Collected data entries
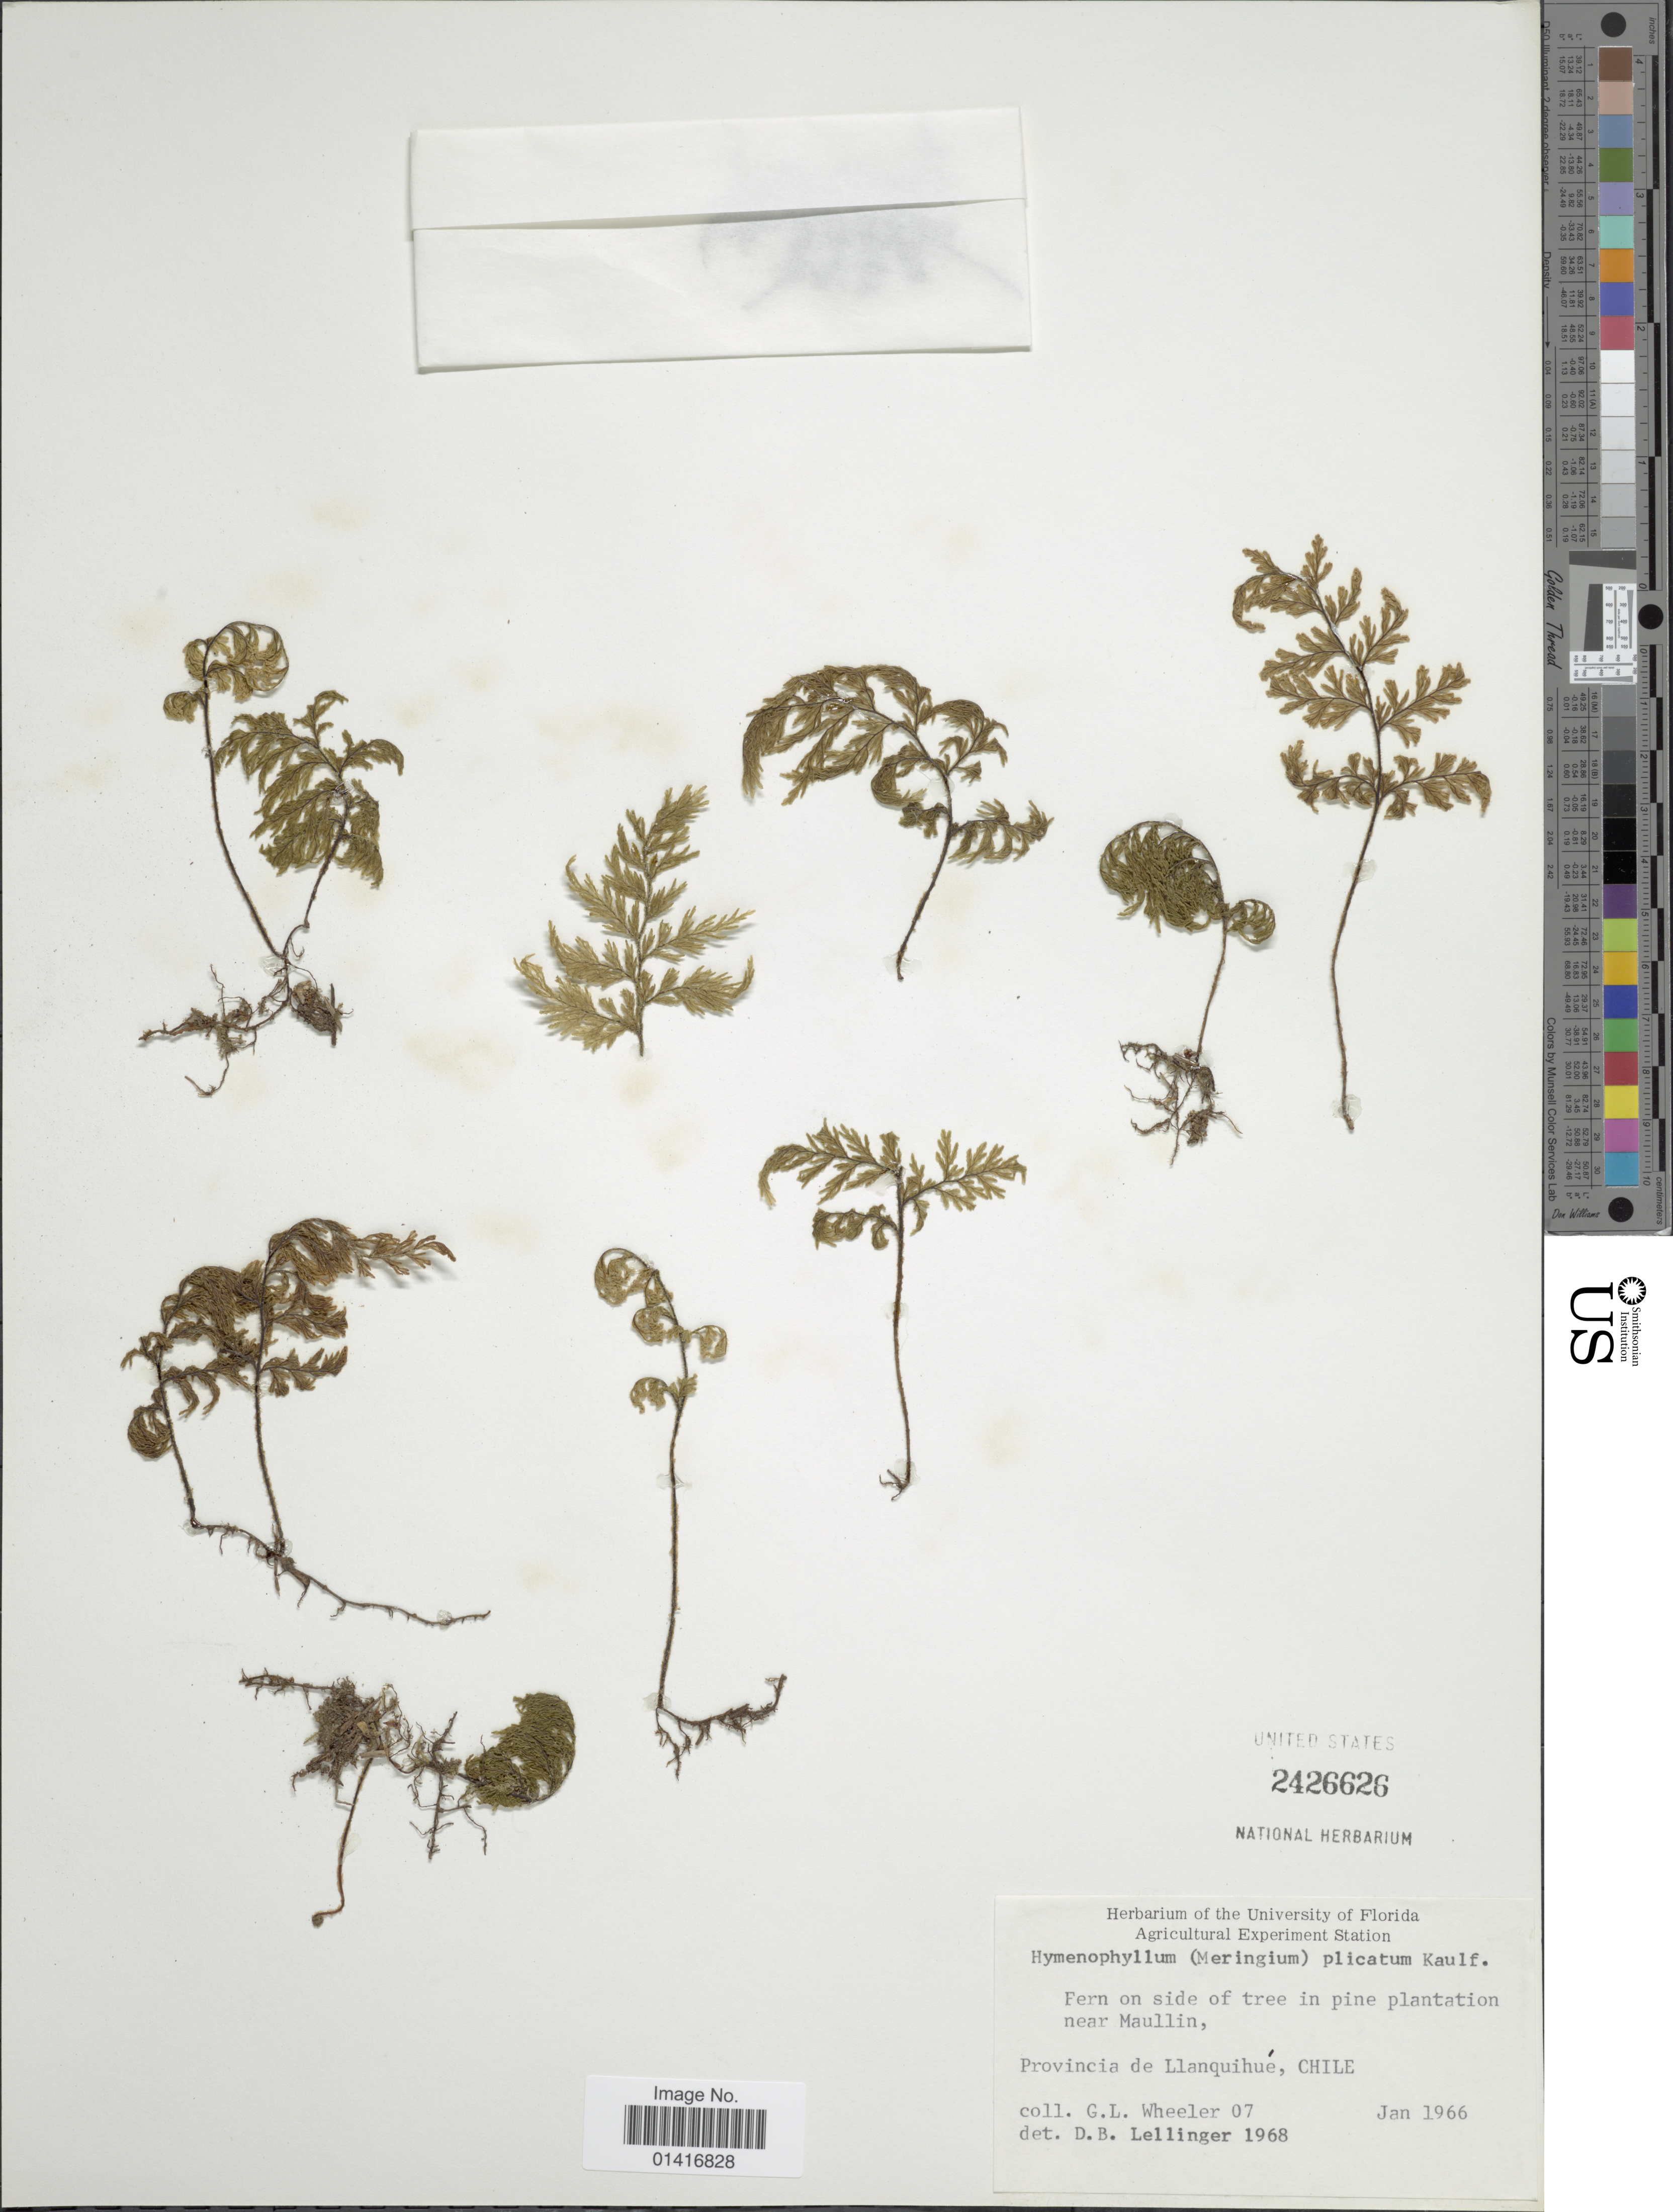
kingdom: Plantae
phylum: Tracheophyta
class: Polypodiopsida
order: Hymenophyllales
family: Hymenophyllaceae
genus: Hymenophyllum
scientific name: Hymenophyllum plicatum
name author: Kaulf.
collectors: G. Wheeler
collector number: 07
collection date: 1966-01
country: Chile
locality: Fern on side of tree in pine plantation near Maullin,Provincia de Llanquihué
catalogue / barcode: US 2426626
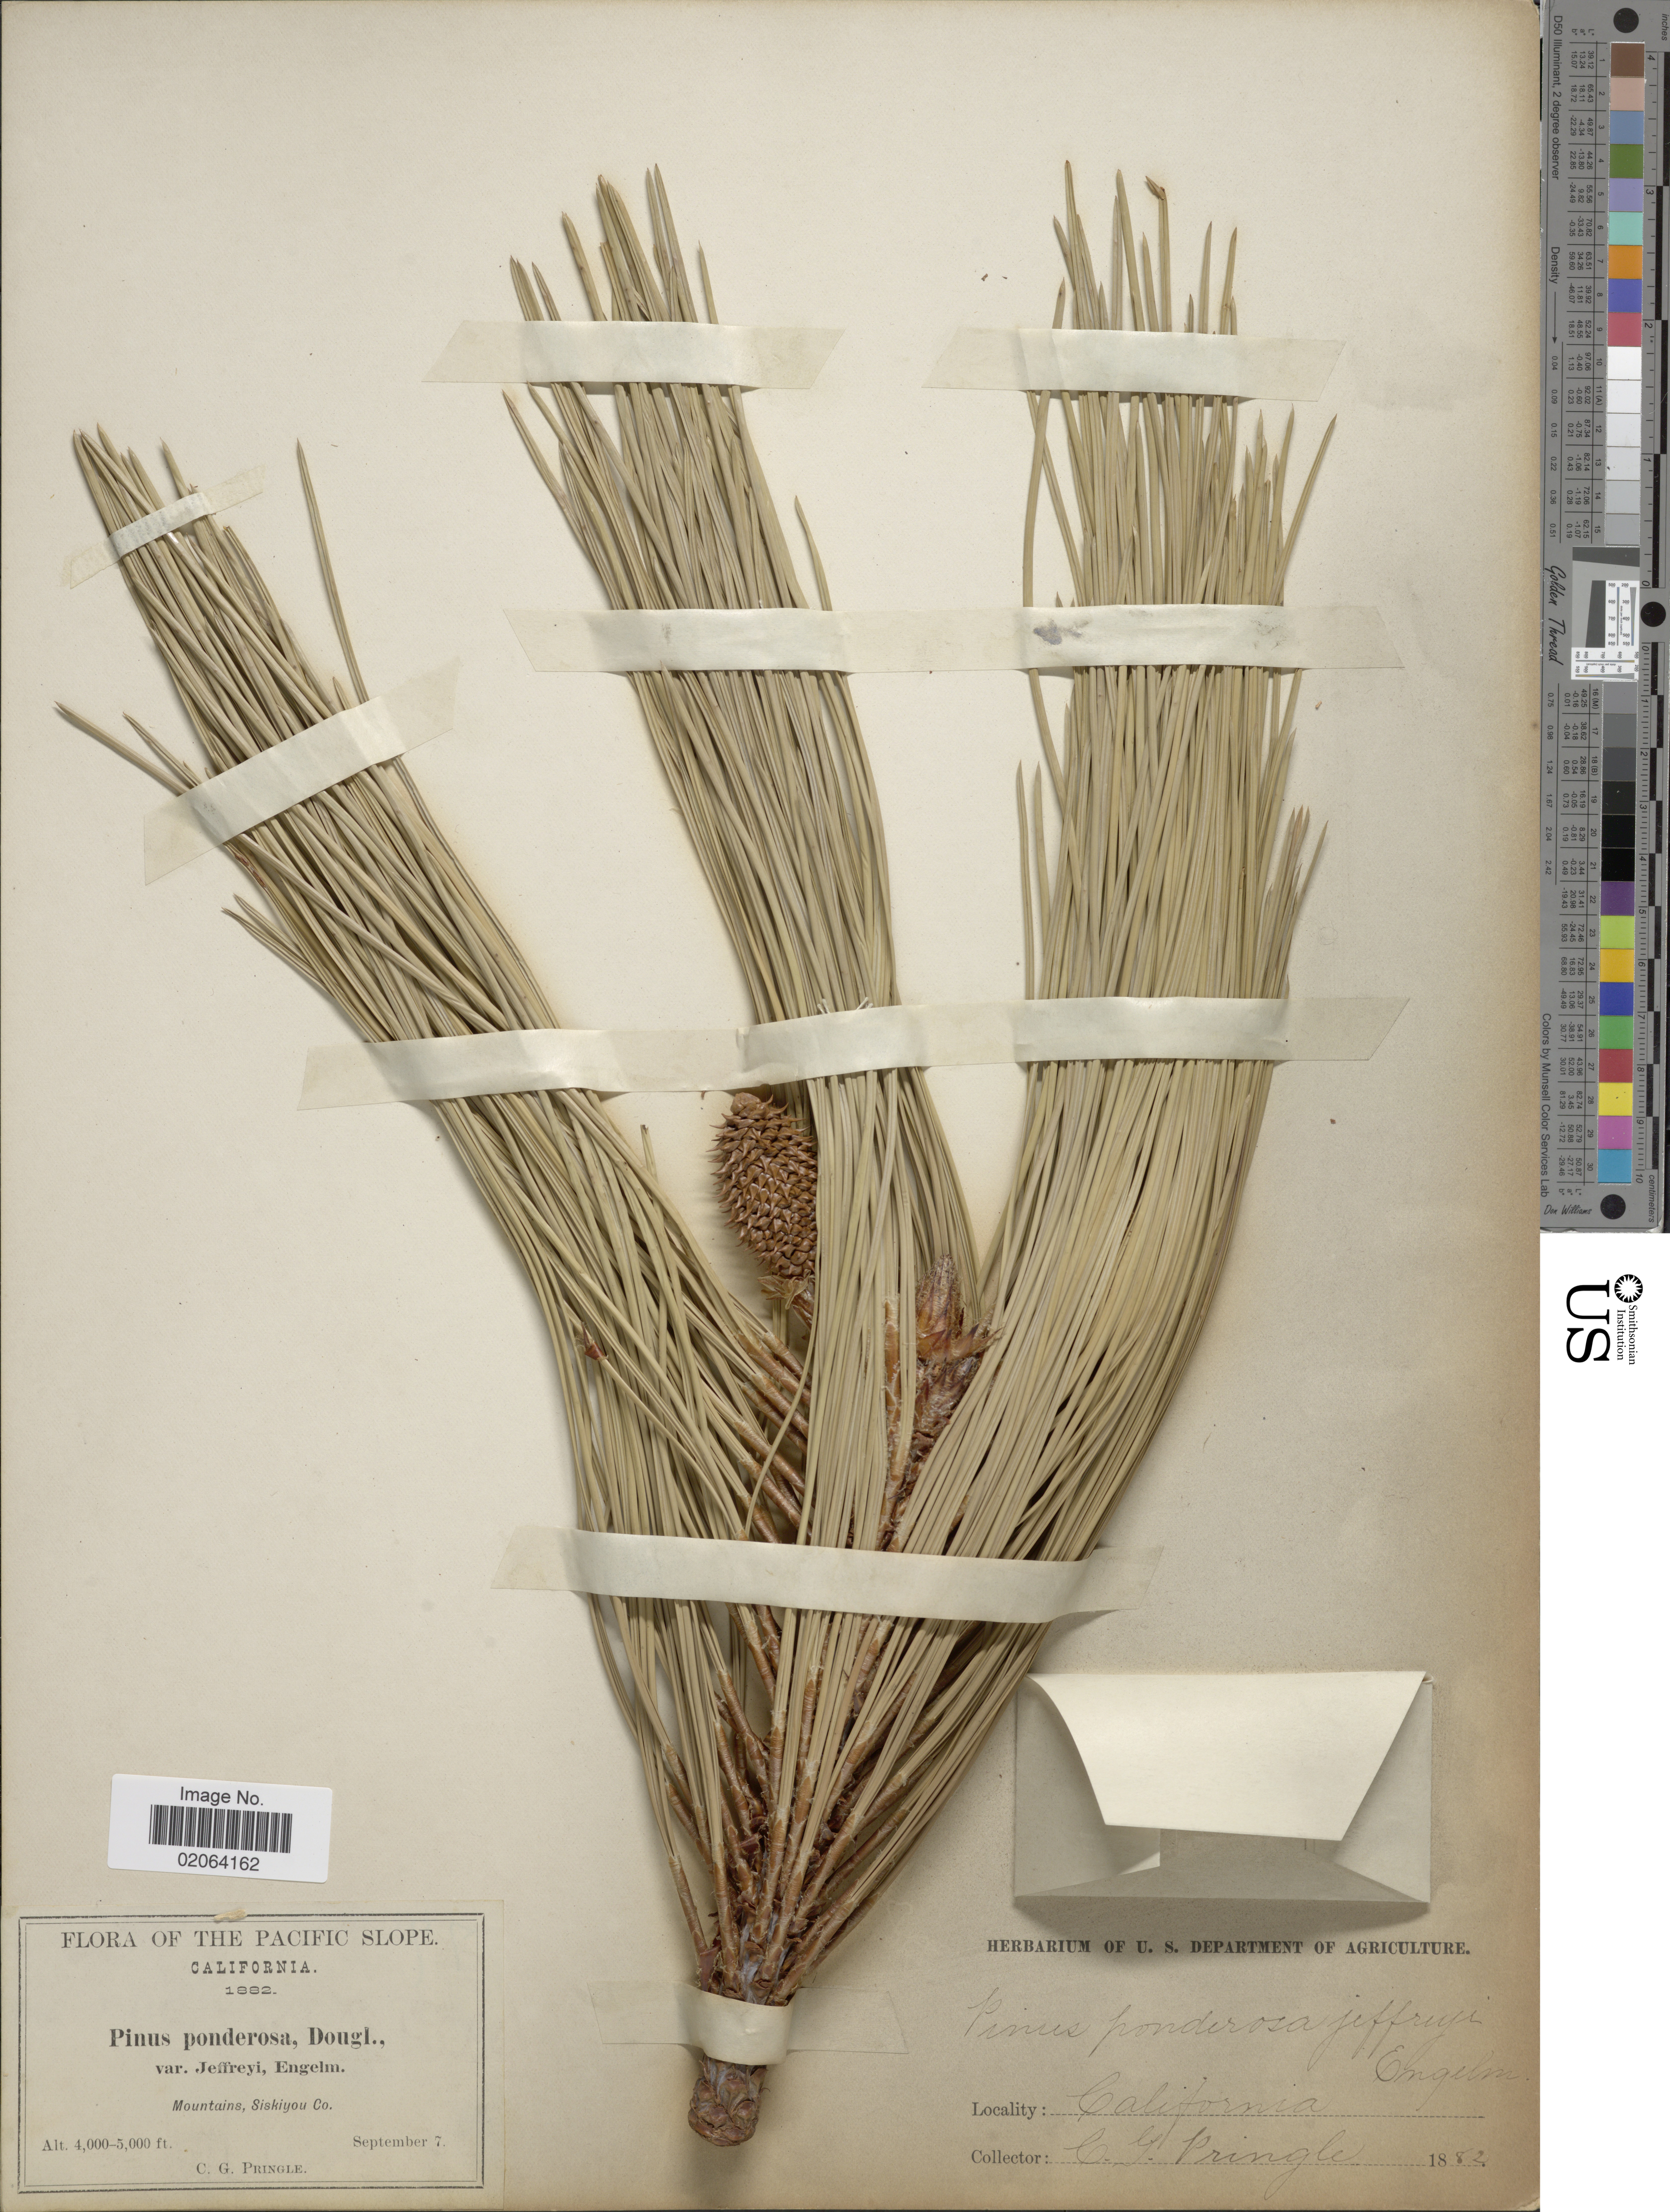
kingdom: Plantae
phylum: Tracheophyta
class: Pinopsida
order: Pinales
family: Pinaceae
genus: Pinus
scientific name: Pinus jeffreyi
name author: Balf.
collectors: C. G. Pringle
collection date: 1882-09-07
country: United States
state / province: California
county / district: Siskiyou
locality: Pacific Slope. Mountains, Siskiyou Co.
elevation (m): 1219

→ **Given task**
Update the items above by changing every "locality" to "site" and leaving all other text as it stands. Omit the pictures from your answer.

→ **Answer in full**
kingdom: Plantae
phylum: Tracheophyta
class: Polypodiopsida
order: Hymenophyllales
family: Hymenophyllaceae
genus: Hymenophyllum
scientific name: Hymenophyllum plicatum
name author: Kaulf.
collectors: G. Wheeler
collector number: 07
collection date: 1966-01
country: Chile
site: Fern on side of tree in pine plantation near Maullin,Provincia de Llanquihué
catalogue / barcode: US 2426626
kingdom: Plantae
phylum: Tracheophyta
class: Pinopsida
order: Pinales
family: Pinaceae
genus: Pinus
scientific name: Pinus jeffreyi
name author: Balf.
collectors: C. G. Pringle
collection date: 1882-09-07
country: United States
state / province: California
county / district: Siskiyou
site: Pacific Slope. Mountains, Siskiyou Co.
elevation (m): 1219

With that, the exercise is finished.